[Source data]
══════════════════════════════

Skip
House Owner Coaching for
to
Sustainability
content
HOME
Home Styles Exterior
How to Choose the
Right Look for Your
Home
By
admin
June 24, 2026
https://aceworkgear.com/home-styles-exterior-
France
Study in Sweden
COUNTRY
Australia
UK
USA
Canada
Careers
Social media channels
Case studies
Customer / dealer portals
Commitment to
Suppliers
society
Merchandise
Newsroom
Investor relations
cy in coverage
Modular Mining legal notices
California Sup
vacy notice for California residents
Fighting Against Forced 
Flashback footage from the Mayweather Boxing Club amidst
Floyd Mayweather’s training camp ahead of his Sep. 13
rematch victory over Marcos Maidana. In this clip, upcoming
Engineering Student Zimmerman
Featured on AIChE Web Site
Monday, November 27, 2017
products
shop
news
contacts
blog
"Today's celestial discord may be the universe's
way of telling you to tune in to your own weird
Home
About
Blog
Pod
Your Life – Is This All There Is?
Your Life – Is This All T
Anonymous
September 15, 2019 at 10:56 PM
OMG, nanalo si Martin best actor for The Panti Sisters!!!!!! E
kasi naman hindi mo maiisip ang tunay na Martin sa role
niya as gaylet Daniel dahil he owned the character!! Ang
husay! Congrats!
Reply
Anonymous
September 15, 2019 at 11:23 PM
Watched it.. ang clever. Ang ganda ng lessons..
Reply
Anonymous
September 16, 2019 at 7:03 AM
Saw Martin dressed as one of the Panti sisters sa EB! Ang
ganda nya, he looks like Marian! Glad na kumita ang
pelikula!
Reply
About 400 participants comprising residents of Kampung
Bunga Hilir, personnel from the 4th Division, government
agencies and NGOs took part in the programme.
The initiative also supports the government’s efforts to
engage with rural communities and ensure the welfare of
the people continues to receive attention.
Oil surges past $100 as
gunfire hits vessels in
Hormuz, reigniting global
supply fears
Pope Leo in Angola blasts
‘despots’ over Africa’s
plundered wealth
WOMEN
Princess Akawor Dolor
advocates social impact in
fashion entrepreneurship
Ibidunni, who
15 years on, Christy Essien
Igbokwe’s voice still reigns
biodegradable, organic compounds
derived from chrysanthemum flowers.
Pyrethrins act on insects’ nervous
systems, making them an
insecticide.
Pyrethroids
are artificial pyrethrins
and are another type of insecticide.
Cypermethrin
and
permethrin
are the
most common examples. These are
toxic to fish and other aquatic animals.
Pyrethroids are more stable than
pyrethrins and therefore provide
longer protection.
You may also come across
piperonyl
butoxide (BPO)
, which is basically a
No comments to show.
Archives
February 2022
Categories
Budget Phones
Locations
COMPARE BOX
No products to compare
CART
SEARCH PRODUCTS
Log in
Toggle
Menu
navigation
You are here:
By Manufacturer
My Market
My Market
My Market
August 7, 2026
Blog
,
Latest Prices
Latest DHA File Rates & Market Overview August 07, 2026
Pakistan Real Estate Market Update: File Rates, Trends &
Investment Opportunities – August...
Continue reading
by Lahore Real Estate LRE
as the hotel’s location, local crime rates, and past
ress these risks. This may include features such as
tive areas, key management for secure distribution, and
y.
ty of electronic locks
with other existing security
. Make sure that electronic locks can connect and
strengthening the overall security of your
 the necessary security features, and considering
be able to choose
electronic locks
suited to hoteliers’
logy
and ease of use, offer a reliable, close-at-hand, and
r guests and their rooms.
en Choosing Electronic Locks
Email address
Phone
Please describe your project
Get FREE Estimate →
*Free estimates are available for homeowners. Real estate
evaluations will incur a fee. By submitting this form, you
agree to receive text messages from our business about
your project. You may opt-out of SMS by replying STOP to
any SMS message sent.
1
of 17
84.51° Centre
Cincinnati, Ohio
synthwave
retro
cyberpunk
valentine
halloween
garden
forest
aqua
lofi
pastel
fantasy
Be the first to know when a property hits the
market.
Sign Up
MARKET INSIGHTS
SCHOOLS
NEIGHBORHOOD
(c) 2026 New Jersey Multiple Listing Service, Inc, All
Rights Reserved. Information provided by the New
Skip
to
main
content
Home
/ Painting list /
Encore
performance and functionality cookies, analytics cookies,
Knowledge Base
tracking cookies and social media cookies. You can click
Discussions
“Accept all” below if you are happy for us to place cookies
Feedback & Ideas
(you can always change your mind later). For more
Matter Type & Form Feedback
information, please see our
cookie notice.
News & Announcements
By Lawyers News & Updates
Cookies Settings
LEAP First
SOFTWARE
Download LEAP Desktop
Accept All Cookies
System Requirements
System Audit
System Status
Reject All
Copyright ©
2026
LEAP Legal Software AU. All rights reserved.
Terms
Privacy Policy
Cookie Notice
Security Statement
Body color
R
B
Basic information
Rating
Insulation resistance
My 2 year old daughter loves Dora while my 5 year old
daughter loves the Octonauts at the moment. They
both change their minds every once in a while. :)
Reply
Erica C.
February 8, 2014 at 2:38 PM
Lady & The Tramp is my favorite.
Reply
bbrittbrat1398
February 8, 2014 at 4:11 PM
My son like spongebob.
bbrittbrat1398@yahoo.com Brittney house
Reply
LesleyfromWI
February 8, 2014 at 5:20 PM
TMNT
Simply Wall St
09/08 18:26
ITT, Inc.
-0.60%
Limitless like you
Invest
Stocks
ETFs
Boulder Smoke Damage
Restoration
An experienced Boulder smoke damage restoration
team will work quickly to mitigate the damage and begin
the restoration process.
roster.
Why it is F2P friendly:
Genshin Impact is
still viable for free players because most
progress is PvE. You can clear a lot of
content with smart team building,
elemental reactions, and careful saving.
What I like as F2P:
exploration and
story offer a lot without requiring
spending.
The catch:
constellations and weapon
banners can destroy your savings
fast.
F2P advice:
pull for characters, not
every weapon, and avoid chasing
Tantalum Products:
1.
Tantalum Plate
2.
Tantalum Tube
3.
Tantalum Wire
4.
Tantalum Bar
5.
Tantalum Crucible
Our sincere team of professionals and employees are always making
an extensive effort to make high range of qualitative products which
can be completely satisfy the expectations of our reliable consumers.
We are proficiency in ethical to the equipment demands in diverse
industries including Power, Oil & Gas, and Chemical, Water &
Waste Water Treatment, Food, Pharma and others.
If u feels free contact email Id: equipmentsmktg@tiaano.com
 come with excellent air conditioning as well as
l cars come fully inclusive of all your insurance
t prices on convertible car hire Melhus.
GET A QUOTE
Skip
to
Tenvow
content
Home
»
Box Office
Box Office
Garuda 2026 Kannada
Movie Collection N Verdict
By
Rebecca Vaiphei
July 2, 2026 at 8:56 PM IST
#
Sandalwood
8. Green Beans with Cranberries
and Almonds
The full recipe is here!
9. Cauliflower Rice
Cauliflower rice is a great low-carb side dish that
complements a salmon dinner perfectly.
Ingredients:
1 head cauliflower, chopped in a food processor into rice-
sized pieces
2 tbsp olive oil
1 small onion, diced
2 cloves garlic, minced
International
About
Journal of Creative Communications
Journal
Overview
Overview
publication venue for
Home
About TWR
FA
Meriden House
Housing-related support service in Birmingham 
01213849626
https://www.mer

══════════════════════════════

_Exercise prompt_.
Up to and including the line with "kasi naman hindi", print every line of the records from the start.

_Your response_.
Skip
House Owner Coaching for
to
Sustainability
content
HOME
Home Styles Exterior
How to Choose the
Right Look for Your
Home
By
admin
June 24, 2026
https://aceworkgear.com/home-styles-exterior-
France
Study in Sweden
COUNTRY
Australia
UK
USA
Canada
Careers
Social media channels
Case studies
Customer / dealer portals
Commitment to
Suppliers
society
Merchandise
Newsroom
Investor relations
cy in coverage
Modular Mining legal notices
California Sup
vacy notice for California residents
Fighting Against Forced 
Flashback footage from the Mayweather Boxing Club amidst
Floyd Mayweather’s training camp ahead of his Sep. 13
rematch victory over Marcos Maidana. In this clip, upcoming
Engineering Student Zimmerman
Featured on AIChE Web Site
Monday, November 27, 2017
products
shop
news
contacts
blog
"Today's celestial discord may be the universe's
way of telling you to tune in to your own weird
Home
About
Blog
Pod
Your Life – Is This All There Is?
Your Life – Is This All T
Anonymous
September 15, 2019 at 10:56 PM
OMG, nanalo si Martin best actor for The Panti Sisters!!!!!! E
kasi naman hindi mo maiisip ang tunay na Martin sa role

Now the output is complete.